The latest legal marketing case study for the Marvellous Marketing series at Legal Technology Insider:
With the legal news full of stories of woe about the demise of so many small law firms it is heartening to hear about success – such as growing from a part-time sole practitioner in 2005 to an award-winning £1m business employing 20 people. I talked to Katherine Rayden about her specialist family business in St Albans, Hertfordshire and how she adopted a structured campaign approach to marketing. www.raydensolicitors.co.uk
Early reliance on professional referrers
“I set up on my own in 2005 as a sole practitioner when my youngest child was nine months old. I worked two half days a week – and by the end of the year I had 25 clients and had increased to three days a week. After two years I took on an extra person and in 2011 another partner. It was a slow start – most of our work was referred by larger firms in London and we focused on doing a good job for the client. But as we became bigger we realised we had more mouths to feed and needed a more focused approach”.
Business awards and external marketing expertise
“While we nurtured London professional relationships we were neglecting the local market – clients were going to London firms and being referred back to us. We had no local presence. So we entered the Hertfordshire Chamber of Commerce awards and came second in 2011 for entrepreneur of the year. We noticed that some of the winners used a particular marketing consultant so we decided to get some external advice”.

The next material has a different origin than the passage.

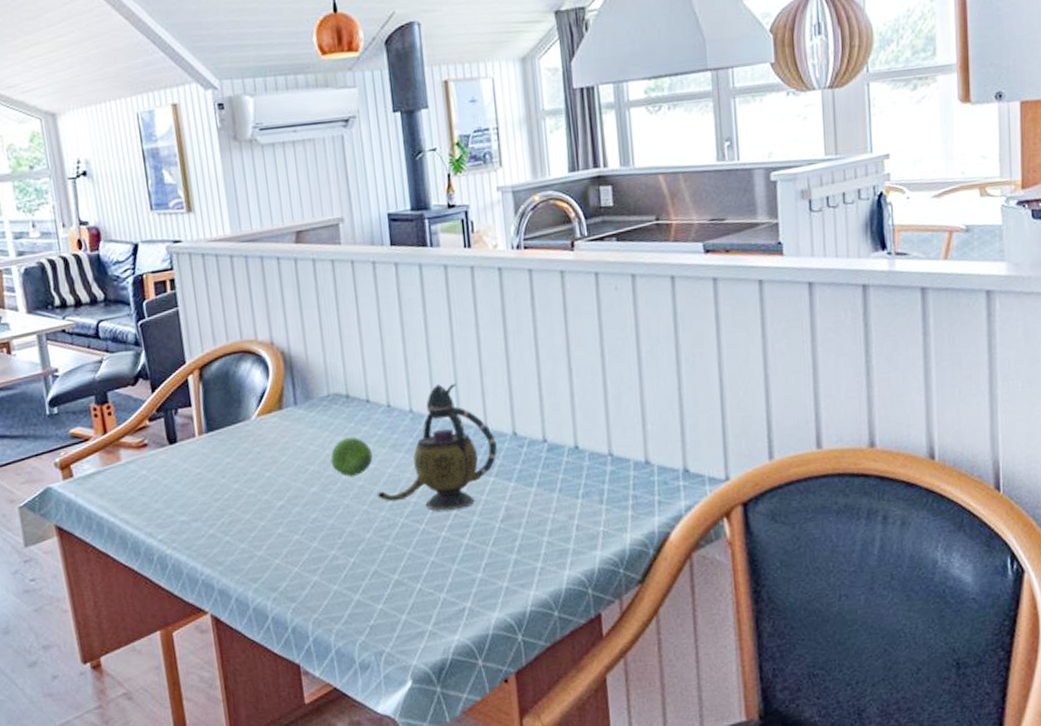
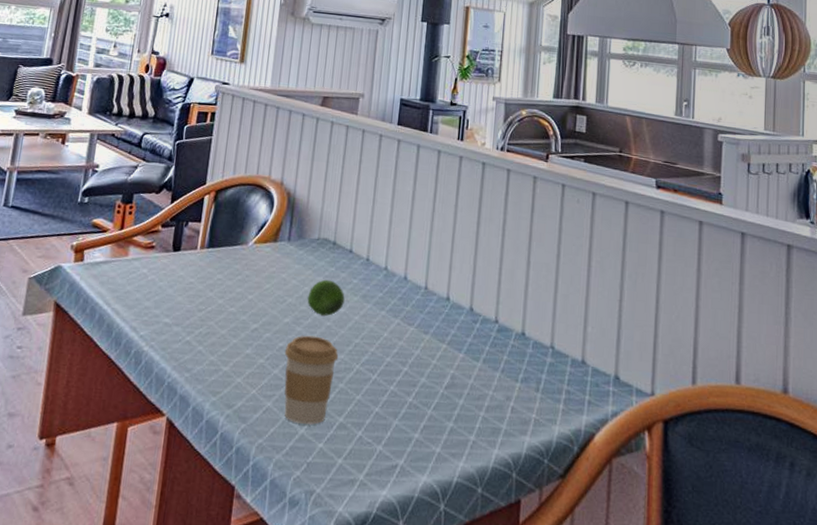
coffee cup: none [319,499,379,591] -> present [284,335,339,425]
teapot: present [377,383,497,511] -> none [340,249,454,368]

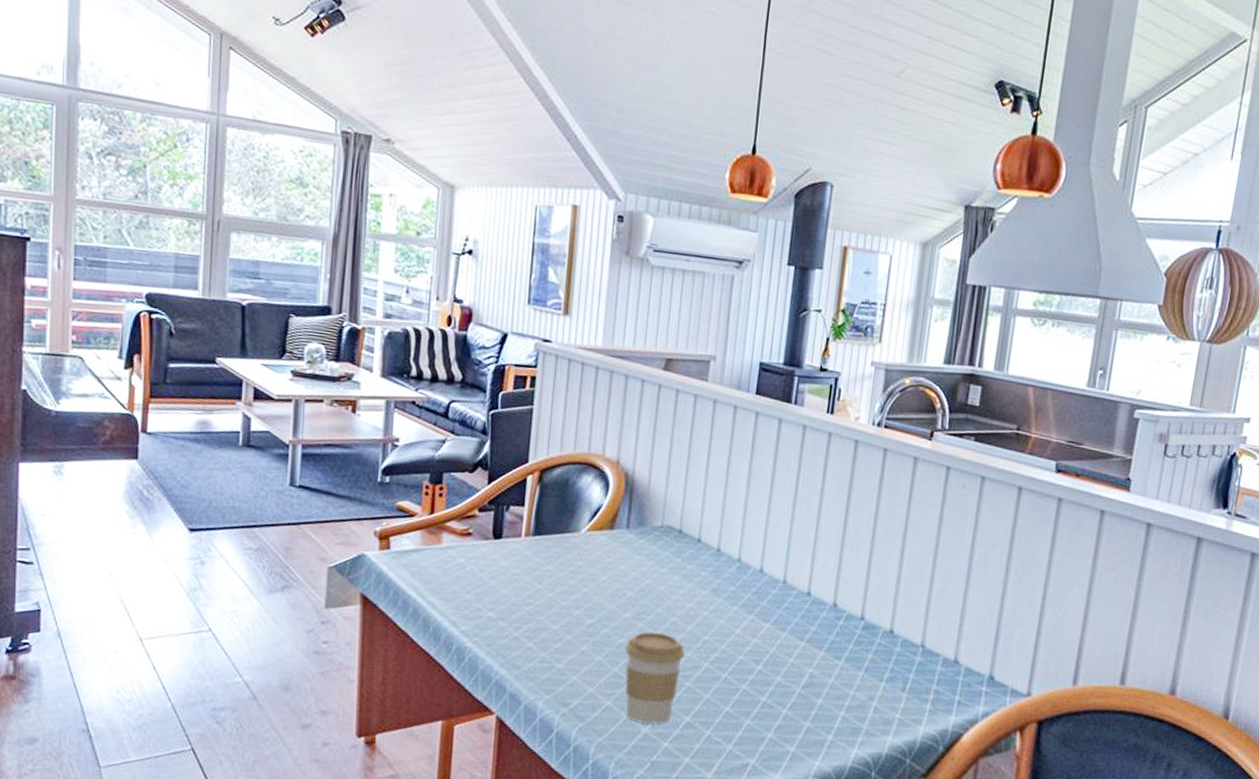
fruit: present [307,279,345,316] -> none [649,571,692,611]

Identifying our key strengths and the birth of a campaign
“We organised a half day strategy review where we realised that our unique selling proposition was that we were specialist family lawyers working in both London and St Albans. Someone gave us the cover page of Family Law Journal and we wanted to avoid the usual clichés about broken relationships. In the past we had sent holly bushes to our London referrers as a thank you and reminder and we decided to send them chilli plants with a message “Hot on family law”.
“The marketing consultant helped us devise a campaign that linked the chilli image and message with the web site. For example, we created an online quiz (http://raydensolicitors.co.uk/blog/hot-on-family-law/) to test whether readers were “Hot on family law” regarding six common myths. We invested time on internal communications to ensure all of our people talked to clients about our expertise in family law rather than just our location in St Albans with links in London. We employed another external expert to help us with blogging and social media – we are active on Facebook, LinkedIn, Twitter and Google+”.
“The consultant also helped us with our subsequent submission to the next Hertfordshire Chamber of Commerce awards. Our success – both awards for Marketing Campaign of the Year and Outstanding Personal Achievement – there meant we were automatically submitted to the regional and then the national British Chamber of Commerce awards which we won”.
Next phase of the campaign – and advertising
“We thought that most people would be wrong about the common law myth but it seems that the one about things being in my name was the one that caused most confusion. So the next campaign will focus on that issue with the message “don’t leave things to the roll of the dice” and that’s the gift we will send out to referrers next. Another award through FSB (Federation of Small Businesses) gave us a £10,000 advertising prize so we will experiment with dice, boat, jewellery and boxing glove images to extend the campaign”.
Impressive results
“In the last three years we have almost tripled in size. It has been exponential but organic growth. There has been a 53% increase in client referrals – and from new sources as well. The awards have added credibility and increased our profile nationally and locally as well as amongst an important business community. It even changed the perception of our own financial and professional advisers who now see us as a substantial and growing million pound business rather than mums earning pin money. After nine years we realised that we have to delegate some activity and that – even though there is a cost – we had to use external marketing expertise to integrate things into a coherent and effective campaign”.
Kim’s comment
Nurturing strong referrer relationships remains a good strategy for many firms. What I find interesting about Raydens is that its progress is almost the opposite to the usual way practices develop – they get strong locally and reach out to London and nationally, whereas for Raydens the local market development happened afterwards.
The core of much good marketing is to be clear about your market and your proposition. Raydens specialises in family law and concentrates in this area – although there has been a development of local as well as London and national markets.
The integration of all business development activity around a differentiated campaign theme – the chillis and hot on family law – through gifts to referrers, the web site, advertising, blogs and social media activity, internal communication and direct client contact provides a cohesive and sustained effort that won the Chamber of Commerce “Marketing campaign of the year”. This award resulted in further profile raising in existing and new markets.